Below are entries; tally how many lines hold the string "round" and answer with only that figure.

(Collected data entries)

┌────────

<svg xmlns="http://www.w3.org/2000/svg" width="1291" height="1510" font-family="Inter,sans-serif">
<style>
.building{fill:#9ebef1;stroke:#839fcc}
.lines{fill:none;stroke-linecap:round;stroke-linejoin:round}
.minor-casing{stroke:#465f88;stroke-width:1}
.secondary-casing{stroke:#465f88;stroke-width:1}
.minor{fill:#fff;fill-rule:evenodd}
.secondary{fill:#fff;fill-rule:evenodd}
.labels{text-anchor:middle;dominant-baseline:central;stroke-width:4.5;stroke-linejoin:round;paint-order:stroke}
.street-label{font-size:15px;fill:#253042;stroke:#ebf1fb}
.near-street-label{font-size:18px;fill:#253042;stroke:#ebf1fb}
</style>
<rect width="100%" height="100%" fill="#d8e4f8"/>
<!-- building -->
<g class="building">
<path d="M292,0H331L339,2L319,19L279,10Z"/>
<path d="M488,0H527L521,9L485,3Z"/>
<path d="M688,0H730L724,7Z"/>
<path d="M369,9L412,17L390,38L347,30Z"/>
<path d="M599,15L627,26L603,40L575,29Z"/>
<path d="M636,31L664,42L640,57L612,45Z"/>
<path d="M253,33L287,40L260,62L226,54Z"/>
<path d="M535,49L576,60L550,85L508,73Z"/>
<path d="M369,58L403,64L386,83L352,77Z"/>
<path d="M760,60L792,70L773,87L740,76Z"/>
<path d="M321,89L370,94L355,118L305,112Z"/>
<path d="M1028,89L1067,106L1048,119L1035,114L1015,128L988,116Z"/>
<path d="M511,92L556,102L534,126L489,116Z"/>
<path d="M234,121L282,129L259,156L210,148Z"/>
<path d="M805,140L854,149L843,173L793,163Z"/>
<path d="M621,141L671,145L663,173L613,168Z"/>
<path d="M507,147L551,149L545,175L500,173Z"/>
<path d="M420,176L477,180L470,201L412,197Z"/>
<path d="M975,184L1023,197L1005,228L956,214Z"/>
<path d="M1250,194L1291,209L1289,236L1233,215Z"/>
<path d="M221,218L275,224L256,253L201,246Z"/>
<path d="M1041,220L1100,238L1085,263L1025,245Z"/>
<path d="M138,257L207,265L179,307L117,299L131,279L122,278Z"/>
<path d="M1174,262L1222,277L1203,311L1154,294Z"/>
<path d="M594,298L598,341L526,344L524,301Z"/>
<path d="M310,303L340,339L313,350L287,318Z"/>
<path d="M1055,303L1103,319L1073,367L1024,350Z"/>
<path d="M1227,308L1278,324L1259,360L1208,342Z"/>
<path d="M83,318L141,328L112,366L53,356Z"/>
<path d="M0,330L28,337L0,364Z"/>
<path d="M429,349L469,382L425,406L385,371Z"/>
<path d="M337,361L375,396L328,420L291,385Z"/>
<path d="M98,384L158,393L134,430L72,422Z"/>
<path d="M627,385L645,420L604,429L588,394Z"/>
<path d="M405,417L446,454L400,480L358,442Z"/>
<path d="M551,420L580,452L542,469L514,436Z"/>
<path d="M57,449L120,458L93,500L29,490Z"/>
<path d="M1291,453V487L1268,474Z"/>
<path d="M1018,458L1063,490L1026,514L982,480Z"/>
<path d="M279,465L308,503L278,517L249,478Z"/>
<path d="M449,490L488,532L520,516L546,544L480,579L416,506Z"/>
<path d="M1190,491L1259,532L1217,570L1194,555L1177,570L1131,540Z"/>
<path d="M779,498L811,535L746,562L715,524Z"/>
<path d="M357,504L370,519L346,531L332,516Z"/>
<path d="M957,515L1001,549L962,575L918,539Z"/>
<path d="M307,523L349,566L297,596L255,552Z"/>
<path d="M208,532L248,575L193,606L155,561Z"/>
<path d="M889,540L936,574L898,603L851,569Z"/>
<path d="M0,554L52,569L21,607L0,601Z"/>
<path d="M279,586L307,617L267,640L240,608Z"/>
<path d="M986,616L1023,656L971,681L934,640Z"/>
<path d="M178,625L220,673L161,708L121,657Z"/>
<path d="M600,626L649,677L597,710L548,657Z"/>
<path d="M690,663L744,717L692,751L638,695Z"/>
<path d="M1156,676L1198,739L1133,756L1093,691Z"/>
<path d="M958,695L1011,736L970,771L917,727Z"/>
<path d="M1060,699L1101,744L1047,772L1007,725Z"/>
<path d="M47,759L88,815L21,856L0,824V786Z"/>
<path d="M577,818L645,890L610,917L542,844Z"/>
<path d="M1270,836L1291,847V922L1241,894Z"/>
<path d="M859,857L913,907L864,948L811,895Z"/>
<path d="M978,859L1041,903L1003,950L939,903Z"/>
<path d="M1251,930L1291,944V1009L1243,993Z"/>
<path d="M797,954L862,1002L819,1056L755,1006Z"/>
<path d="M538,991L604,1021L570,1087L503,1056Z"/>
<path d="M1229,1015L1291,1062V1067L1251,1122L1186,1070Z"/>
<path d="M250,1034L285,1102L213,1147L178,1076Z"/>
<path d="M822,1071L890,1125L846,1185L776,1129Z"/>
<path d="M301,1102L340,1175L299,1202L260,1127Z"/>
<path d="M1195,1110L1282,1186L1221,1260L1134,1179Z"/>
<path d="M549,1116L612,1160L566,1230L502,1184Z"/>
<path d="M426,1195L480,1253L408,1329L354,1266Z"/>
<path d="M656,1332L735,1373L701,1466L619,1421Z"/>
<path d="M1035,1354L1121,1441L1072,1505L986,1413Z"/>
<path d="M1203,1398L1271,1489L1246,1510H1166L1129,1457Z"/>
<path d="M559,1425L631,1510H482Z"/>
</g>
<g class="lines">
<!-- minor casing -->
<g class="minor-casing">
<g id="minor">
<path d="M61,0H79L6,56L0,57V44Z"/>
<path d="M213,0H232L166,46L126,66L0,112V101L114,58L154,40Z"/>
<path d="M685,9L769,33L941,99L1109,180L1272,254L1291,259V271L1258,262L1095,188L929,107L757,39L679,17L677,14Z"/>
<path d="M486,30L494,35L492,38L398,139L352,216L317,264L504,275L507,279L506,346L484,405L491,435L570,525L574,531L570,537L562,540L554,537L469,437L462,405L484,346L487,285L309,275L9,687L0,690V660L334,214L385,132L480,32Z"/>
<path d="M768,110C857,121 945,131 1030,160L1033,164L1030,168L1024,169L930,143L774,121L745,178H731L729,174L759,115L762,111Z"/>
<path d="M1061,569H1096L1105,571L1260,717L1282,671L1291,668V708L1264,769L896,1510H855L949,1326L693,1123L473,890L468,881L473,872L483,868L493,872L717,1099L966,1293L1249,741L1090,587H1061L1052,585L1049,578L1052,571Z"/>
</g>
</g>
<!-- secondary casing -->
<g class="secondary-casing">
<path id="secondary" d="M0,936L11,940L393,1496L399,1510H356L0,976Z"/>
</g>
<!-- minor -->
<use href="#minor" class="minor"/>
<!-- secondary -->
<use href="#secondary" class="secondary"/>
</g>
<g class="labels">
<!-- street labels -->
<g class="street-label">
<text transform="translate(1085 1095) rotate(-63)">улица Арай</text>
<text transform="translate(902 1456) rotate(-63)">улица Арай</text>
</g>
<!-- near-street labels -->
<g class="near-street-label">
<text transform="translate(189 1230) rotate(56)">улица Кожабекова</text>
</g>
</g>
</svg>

└────────

# Completed exercise
2